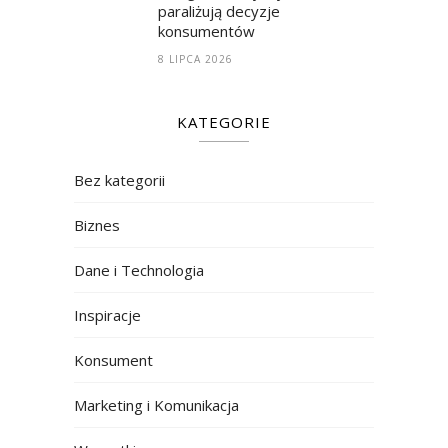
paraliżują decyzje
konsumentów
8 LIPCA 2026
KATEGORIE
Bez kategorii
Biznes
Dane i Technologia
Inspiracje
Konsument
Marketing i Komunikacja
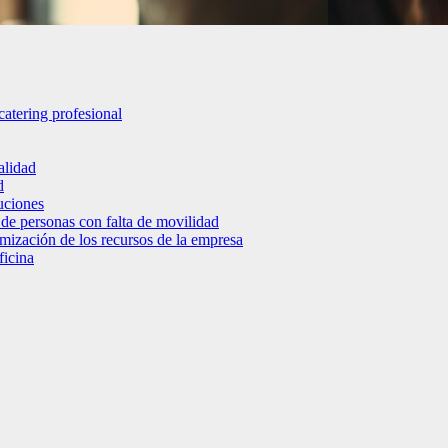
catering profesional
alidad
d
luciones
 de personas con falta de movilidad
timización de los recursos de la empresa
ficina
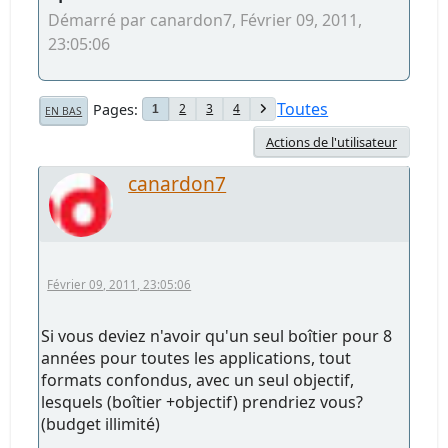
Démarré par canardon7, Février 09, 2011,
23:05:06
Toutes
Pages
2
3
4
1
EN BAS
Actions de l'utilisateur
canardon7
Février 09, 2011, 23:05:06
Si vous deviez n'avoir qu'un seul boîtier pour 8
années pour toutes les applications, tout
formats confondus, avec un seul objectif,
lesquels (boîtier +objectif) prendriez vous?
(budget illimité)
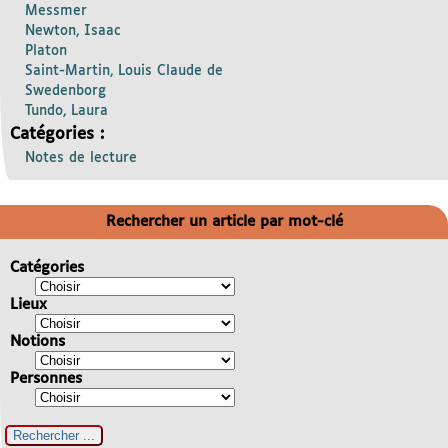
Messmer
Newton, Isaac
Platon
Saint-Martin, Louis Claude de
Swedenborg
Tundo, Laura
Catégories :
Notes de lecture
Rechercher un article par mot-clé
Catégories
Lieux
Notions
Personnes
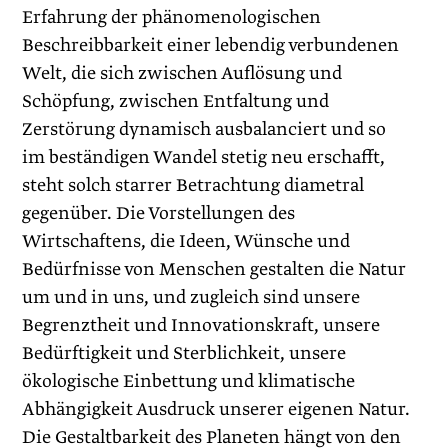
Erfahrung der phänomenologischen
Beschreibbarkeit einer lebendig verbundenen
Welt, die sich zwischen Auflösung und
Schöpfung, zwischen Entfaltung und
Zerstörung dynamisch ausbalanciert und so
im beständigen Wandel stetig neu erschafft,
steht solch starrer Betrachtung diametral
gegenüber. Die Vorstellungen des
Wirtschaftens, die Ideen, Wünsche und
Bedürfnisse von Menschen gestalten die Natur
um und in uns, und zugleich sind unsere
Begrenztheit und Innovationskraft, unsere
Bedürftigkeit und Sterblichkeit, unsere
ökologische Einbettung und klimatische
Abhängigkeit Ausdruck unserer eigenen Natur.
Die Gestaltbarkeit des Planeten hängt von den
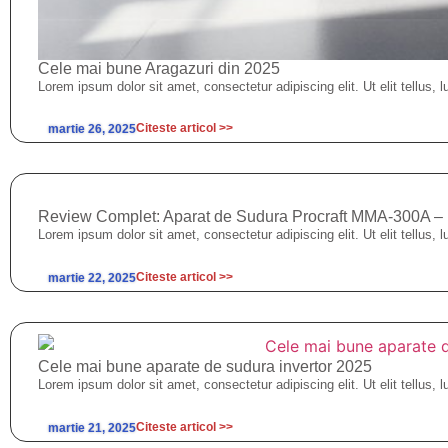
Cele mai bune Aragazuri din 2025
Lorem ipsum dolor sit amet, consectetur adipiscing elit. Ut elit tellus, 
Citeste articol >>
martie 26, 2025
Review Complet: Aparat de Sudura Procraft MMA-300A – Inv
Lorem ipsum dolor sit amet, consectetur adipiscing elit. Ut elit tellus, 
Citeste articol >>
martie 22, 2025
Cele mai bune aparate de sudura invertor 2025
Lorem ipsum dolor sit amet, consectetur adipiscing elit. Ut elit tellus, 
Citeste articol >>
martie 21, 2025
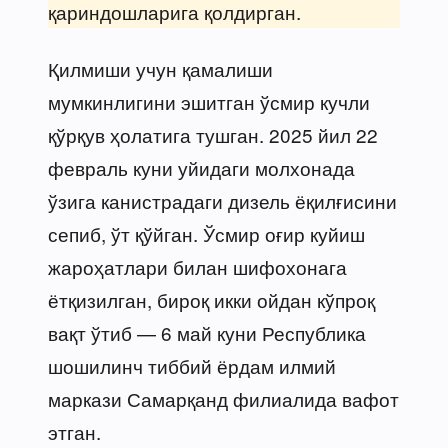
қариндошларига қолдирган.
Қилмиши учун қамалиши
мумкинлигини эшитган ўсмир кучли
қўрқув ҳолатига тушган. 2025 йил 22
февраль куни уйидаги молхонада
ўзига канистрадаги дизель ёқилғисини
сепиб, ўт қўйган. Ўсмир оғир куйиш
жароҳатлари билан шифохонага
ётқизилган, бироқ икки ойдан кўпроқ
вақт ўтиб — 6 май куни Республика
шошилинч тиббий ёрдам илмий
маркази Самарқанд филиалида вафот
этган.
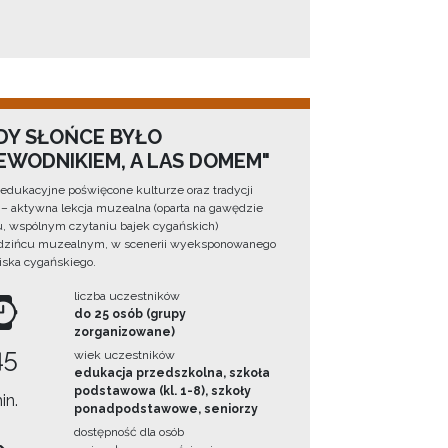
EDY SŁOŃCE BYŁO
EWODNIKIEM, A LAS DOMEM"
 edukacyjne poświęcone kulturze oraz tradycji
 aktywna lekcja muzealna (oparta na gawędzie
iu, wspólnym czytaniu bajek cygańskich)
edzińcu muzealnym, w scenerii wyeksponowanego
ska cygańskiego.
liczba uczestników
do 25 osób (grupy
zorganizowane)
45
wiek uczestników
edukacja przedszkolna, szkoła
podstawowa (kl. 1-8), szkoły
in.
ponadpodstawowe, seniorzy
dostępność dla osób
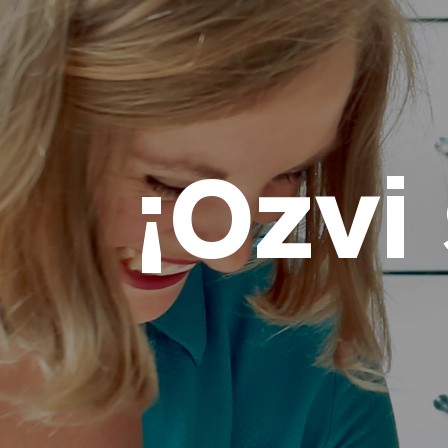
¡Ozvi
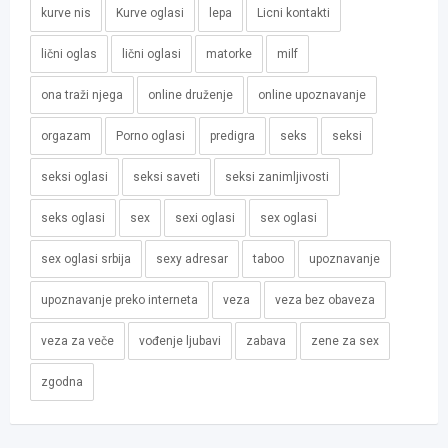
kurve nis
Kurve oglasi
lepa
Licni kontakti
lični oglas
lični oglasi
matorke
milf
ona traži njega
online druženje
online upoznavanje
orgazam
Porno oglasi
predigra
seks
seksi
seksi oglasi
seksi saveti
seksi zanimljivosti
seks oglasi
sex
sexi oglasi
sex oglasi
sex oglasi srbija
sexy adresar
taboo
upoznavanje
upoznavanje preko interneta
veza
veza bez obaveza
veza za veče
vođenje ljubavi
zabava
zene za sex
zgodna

******

#### ABOUT THIS EXERCISE:
Send back the data above verbatim, leaving out its pictures.

#### OUTPUT BELOW:
paraliżują decyzje
konsumentów
8 LIPCA 2026
KATEGORIE
Bez kategorii
Biznes
Dane i Technologia
Inspiracje
Konsument
Marketing i Komunikacja
catering profesional
alidad
d
luciones
 de personas con falta de movilidad
timización de los recursos de la empresa
ficina
Démarré par canardon7, Février 09, 2011,
23:05:06
Toutes
Pages
2
3
4
1
EN BAS
Actions de l'utilisateur
canardon7
Février 09, 2011, 23:05:06
Si vous deviez n'avoir qu'un seul boîtier pour 8
années pour toutes les applications, tout
formats confondus, avec un seul objectif,
lesquels (boîtier +objectif) prendriez vous?
(budget illimité)
Messmer
Newton, Isaac
Platon
Saint-Martin, Louis Claude de
Swedenborg
Tundo, Laura
Catégories :
Notes de lecture
Rechercher un article par mot-clé
Catégories
Lieux
Notions
Personnes
Erfahrung der phänomenologischen
Beschreibbarkeit einer lebendig verbundenen
Welt, die sich zwischen Auflösung und
Schöpfung, zwischen Entfaltung und
Zerstörung dynamisch ausbalanciert und so
im beständigen Wandel stetig neu erschafft,
steht solch starrer Betrachtung diametral
gegenüber. Die Vorstellungen des
Wirtschaftens, die Ideen, Wünsche und
Bedürfnisse von Menschen gestalten die Natur
um und in uns, und zugleich sind unsere
Begrenztheit und Innovationskraft, unsere
Bedürftigkeit und Sterblichkeit, unsere
ökologische Einbettung und klimatische
Abhängigkeit Ausdruck unserer eigenen Natur.
Die Gestaltbarkeit des Planeten hängt von den
Cele mai bune Aragazuri din 2025
Lorem ipsum dolor sit amet, consectetur adipiscing elit. Ut elit tellus, 
Citeste articol >>
martie 26, 2025
Review Complet: Aparat de Sudura Procraft MMA-300A – Inv
Lorem ipsum dolor sit amet, consectetur adipiscing elit. Ut elit tellus, 
Citeste articol >>
martie 22, 2025
Cele mai bune aparate de sudura invertor 2025
Lorem ipsum dolor sit amet, consectetur adipiscing elit. Ut elit tellus, 
Citeste articol >>
martie 21, 2025
қариндошларига қолдирган.
Қилмиши учун қамалиши
мумкинлигини эшитган ўсмир кучли
қўрқув ҳолатига тушган. 2025 йил 22
февраль куни уйидаги молхонада
ўзига канистрадаги дизель ёқилғисини
сепиб, ўт қўйган. Ўсмир оғир куйиш
жароҳатлари билан шифохонага
ётқизилган, бироқ икки ойдан кўпроқ
вақт ўтиб — 6 май куни Республика
шошилинч тиббий ёрдам илмий
маркази Самарқанд филиалида вафот
этган.
EDY SŁOŃCE BYŁO
EWODNIKIEM, A LAS DOMEM"
 edukacyjne poświęcone kulturze oraz tradycji
 aktywna lekcja muzealna (oparta na gawędzie
iu, wspólnym czytaniu bajek cygańskich)
edzińcu muzealnym, w scenerii wyeksponowanego
ska cygańskiego.
liczba uczestników
do 25 osób (grupy
zorganizowane)
45
wiek uczestników
edukacja przedszkolna, szkoła
podstawowa (kl. 1-8), szkoły
in.
ponadpodstawowe, seniorzy
dostępność dla osób
¡Ozvi
kurve nis
Kurve oglasi
lepa
Licni kontakti
lični oglas
lični oglasi
matorke
milf
ona traži njega
online druženje
online upoznavanje
orgazam
Porno oglasi
predigra
seks
seksi
seksi oglasi
seksi saveti
seksi zanimljivosti
seks oglasi
sex
sexi oglasi
sex oglasi
sex oglasi srbija
sexy adresar
taboo
upoznavanje
upoznavanje preko interneta
veza
veza bez obaveza
veza za veče
vođenje ljubavi
zabava
zene za sex
zgodna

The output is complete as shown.